Amazon Reportedly Working On Device That Detects Human Emotions
A new leak claims that Amazon may be working on a wearable that can detect human emotions. It comes in the form of a wristband that will be marketed as a health and wellness device, based on the documents that have surfaced. This wristband is reportedly being developed by Lab126 and Amazon's Alexa voice software team.
The information was leaked by Bloomberg, which claims it got details of the project from internal documents. The device is supposed to have a microphone that can listen to the voice of the wearer, which it uses to determine about one's emotional state.
Details of the said project are sparse, including the status of the work the teams developing it. However, the leaked documents indicate that Amazon aims for this technology to encourage people to communicate their feels with other people "more effectively." The wristband, according to the report, will also work with the user's smartphone.
The project is reportedly being codenamed 'Dylan,' but Amazon hasn't confirmed such a project actually exists. There is also beta testing being planned, but it's unknown if the company intends to launch this alleged device commercially or will be made exclusive to the healthcare industry. It's unknown if the project is just an experiment either.
Questions remain over how broadly Amazon may anticipate using this technology, assuming it is in development as the leak claims. There are potential uses beyond offering a wellness device, including enabling Alexa to understand better users who are speaking to her, as well as understanding users' emotional state when they interact with the assistant in different ways.
Amazon's emotion detection ambitions are visible in two papers it published in recent months.
Both projects trained models using a University of Southern California (USC) data set of approximately 12 hours of dialogue read by actors and actresses. The data set of 10,000 sentences was then annotated to reflect emotion.
"Multimodal and Multi-view Models for Emotion Recognition" detects what Amazon Alexa senior applied science manager Chao Wang calls the big six: anger, disgust, fear, happiness, sadness, and surprise.
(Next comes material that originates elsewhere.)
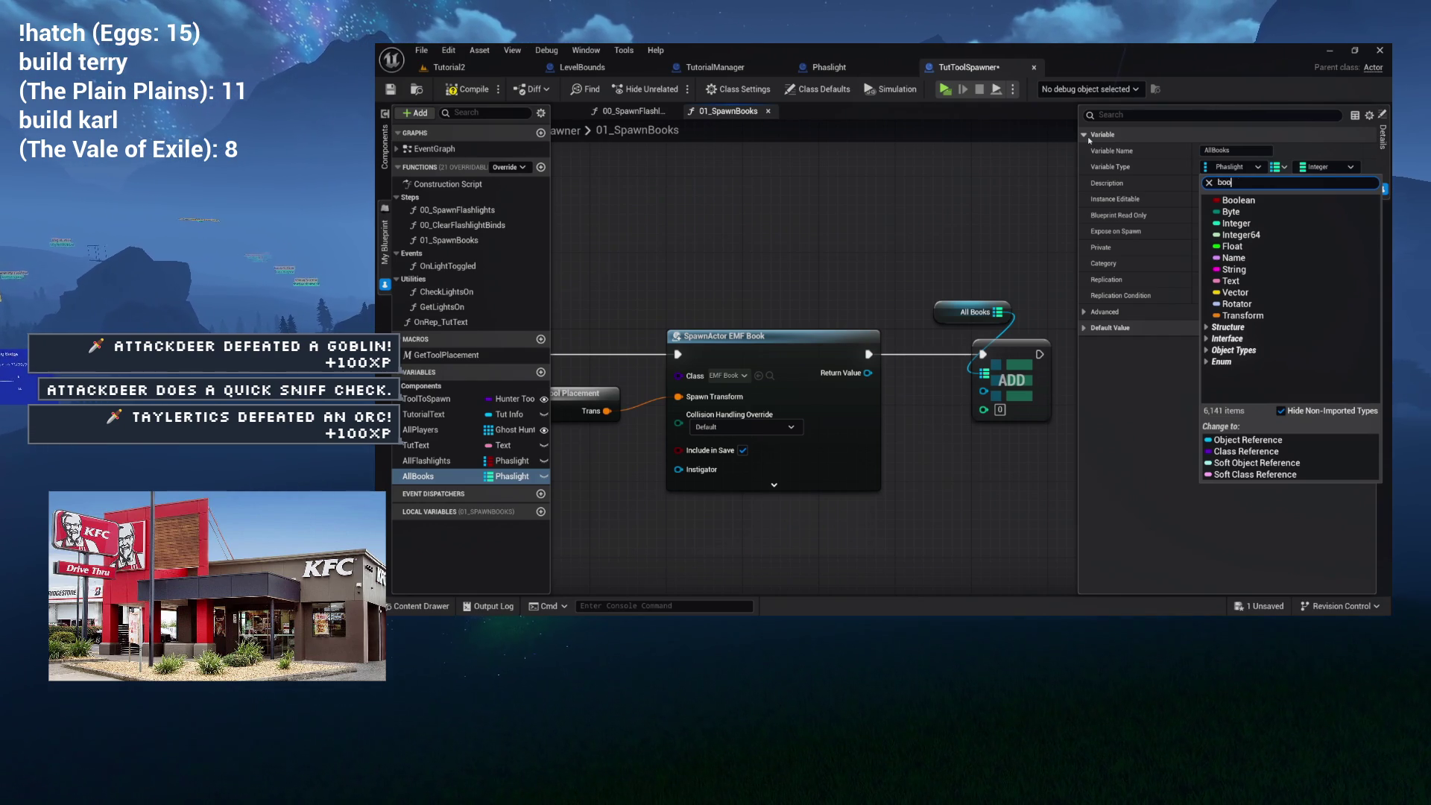
text(k)
mouse_move(1244, 252)
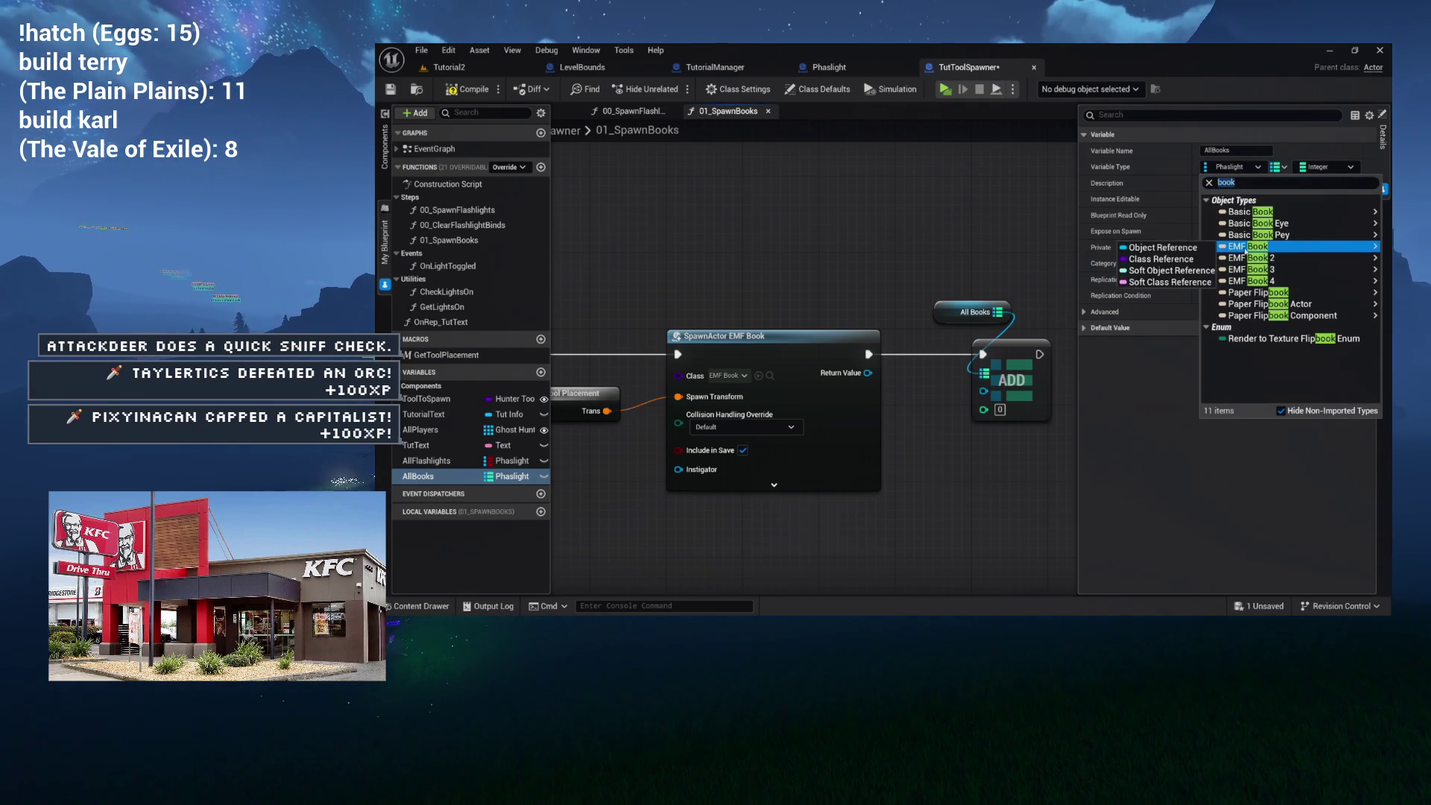
click(1192, 247)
"Emotion can be described directly by numerical values along three dimensions: valence, which is talking about the positivity [or negativity] of the emotion, activation, which is the energy of the emotion, and then the dominance, which is the controlling impact of the emotion," Wang said.
Bloomberg argues that a 2017 Amazon patent details ways emotional knowledge could be utilized by Alexa, including creating a tailored response to the user and provide recommendations for products or services that may suit the current emotional state of the wearer.